- **DATA LINES**:

•••••

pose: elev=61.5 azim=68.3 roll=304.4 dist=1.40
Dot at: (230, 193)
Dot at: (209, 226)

•••••

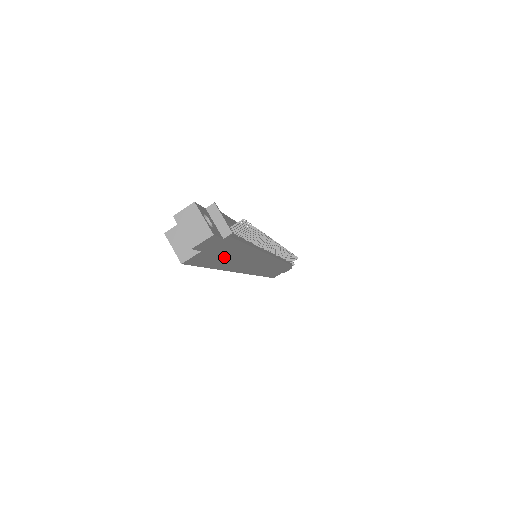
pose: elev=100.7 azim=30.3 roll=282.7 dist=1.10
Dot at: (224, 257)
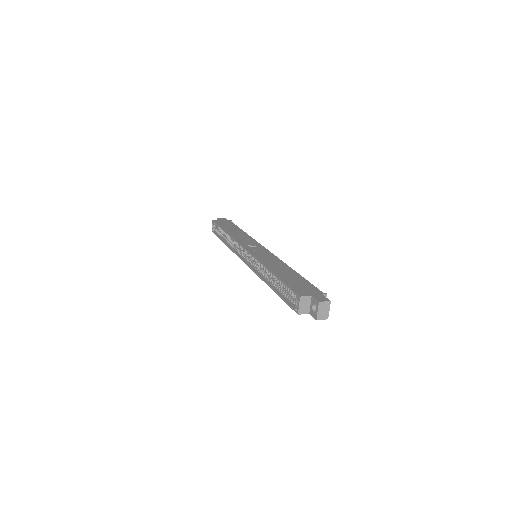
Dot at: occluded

•••••

Please output the data lines verbatim, from the line with "pose: elev=100.7 azim=30.3" up to and including the line with "Dot at: occluded", and omit the pictures.

- **RESPONSE TO THE TASK**:
pose: elev=100.7 azim=30.3 roll=282.7 dist=1.10
Dot at: (224, 257)
Dot at: occluded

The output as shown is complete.